Los personajes de Tarantino son extraídos del “imago mundis” del autor y reconvertidos en un remake de los westerns más notables de la historia del cine, del pensamiento de los amantes del género trasladado al universo posmoderno, con una aceptación de la violencia en su más pura esencia: la maldad. La cinta es la parodia más profunda sobre el deseo de la paz, hermosa en la partitura de Morricone, deshilachada en unos flashbacks que no se corresponden a su función principal, es decir la de construir la totalidad fílmica desde la singularidad, donde el presente es pretérito y el pasado es presente. Mentalmente, la luz no es necesaria porque no existe idealización ni subjetividad, pero diseñada con un aspecto onírico la cámara nos ofrece unos magníficos encuadres con una estudiada composición de planos que se nos hubieran antojado integrados en un metraje de dos horas, simplificado y con mayor equilibrio y menos efecto visual. Una vez más estamos ante unos maravillosos cortometrajes unidos en un montaje externo a la intención emocional del filme, a los cuales el director ya nos tiene acostumbrados.

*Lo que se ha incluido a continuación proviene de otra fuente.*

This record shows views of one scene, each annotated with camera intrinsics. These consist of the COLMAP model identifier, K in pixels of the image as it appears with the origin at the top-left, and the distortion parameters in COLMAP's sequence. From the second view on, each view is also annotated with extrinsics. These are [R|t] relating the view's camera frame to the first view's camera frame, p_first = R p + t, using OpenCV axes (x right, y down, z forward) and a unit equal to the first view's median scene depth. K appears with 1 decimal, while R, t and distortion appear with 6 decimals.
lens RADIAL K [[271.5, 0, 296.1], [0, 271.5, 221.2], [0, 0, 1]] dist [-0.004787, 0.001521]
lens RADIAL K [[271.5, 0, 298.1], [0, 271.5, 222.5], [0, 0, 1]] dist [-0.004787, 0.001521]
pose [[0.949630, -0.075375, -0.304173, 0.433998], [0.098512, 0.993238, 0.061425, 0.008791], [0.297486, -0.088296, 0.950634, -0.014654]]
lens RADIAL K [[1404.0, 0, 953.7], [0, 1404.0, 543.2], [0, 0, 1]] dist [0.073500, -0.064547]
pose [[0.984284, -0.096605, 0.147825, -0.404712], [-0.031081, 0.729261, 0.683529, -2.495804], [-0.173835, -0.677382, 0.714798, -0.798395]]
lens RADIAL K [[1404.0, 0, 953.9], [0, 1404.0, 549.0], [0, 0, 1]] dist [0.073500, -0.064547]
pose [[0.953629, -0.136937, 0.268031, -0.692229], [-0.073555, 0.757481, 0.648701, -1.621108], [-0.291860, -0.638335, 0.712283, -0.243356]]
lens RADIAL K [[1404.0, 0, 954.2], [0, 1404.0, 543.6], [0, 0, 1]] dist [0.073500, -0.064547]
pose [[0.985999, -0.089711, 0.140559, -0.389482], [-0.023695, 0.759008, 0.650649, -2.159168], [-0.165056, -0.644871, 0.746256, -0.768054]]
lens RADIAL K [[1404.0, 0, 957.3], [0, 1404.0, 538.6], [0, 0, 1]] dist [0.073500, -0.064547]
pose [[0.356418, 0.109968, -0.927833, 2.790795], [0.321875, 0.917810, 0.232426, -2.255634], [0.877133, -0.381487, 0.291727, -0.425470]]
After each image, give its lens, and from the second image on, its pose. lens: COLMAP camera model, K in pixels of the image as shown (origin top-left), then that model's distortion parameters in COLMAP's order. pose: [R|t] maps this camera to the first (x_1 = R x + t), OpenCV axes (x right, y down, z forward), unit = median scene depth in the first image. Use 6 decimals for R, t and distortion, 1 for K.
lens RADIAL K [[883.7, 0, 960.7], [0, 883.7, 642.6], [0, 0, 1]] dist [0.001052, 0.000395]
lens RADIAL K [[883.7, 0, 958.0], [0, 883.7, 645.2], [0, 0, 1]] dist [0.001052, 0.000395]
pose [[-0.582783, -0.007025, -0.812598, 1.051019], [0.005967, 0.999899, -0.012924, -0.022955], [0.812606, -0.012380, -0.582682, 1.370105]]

La película anhela una intención argumental pero sólo nos involucra en una iconografía característica del autor y en este sentido se convierte en una pieza de culto, resumen de toda su filmografía, para sus seguidores y menos amantes de un cine poético, estético y formal en su más pura esencia, al que pudieran clasificar de trasnochado y carente de interés. Imprescindible para los amantes del cine de Quentin.